There’s a famous saying in golf, “Drive for show and putt for dough.” Augusta National, the course where the Masters is played every spring, is no exception. Each year, a select set of individuals, only the best, qualify for the tournament. Every facet of the highest level of the game – accurate driving, shaping mid-range iron shots, chipping it close to the pin and putting on lightning quick greens – is on full display. For those that enjoy the sport, it’s magical to watch and a harbinger of the times they’ll get out on the course over the coming summer months. However, the scores here are generally much higher than other tournaments. Holes are strategically cut into the trees to create confusion from swirling winds, with water in all the right (or depending on how bad you’re playing, the wrong places) and greens where the ball rolls like it’s on glass. The course is constantly adjusted and tweaked to be intentionally difficult and the eventual champion must play better than their competition for all four days – not many get lucky four days in a row. Even one bad hole can make the difference and Matsuyama was masterful for nearly the entire tournament with all of his clubs.

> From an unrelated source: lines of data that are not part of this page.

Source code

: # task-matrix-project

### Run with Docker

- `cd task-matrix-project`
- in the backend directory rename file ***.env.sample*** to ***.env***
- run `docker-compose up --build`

Watching yesterday’s round of golfers can get anyone thinking about how challenging, and frustrating, the game is. I used to play for my High School team and managed to get down to a 3 handicap when I was playing consistently. Those days are long gone, and I am now a student of the market, not the putter. It shows how “professionals” can make their jobs look so easy. I still have my moments on the course – I’m lucky to birdie one hole a round, and I enjoy the fun of those good shots enough to offset the frustration of making double bogey most holes.

Isn’t this how most investors treat the markets? Remembering the time they picked a winner, and forgetting about their three big losers? 2020 was a perfect example of how it was hard to miss – pick a tech stock and it was bound to appreciate greatly during the pandemic and lockdowns. But now the vaccines are rolling out in full force and technology stocks took a back seat. Many novice investors and “reddit traders” jumped in too late, only to get burned, once again. Maybe it’s the dopamine rush of those once in a decade 10x trades, just like a memory of a hole-in-one, that keeps us trying for more. However, with investments, we’re not talking about a sport here, we’re talking about people’s savings and retirement nest eggs.

It really goes to show how diversification, in investments and golf shots, is clearly better in the long run.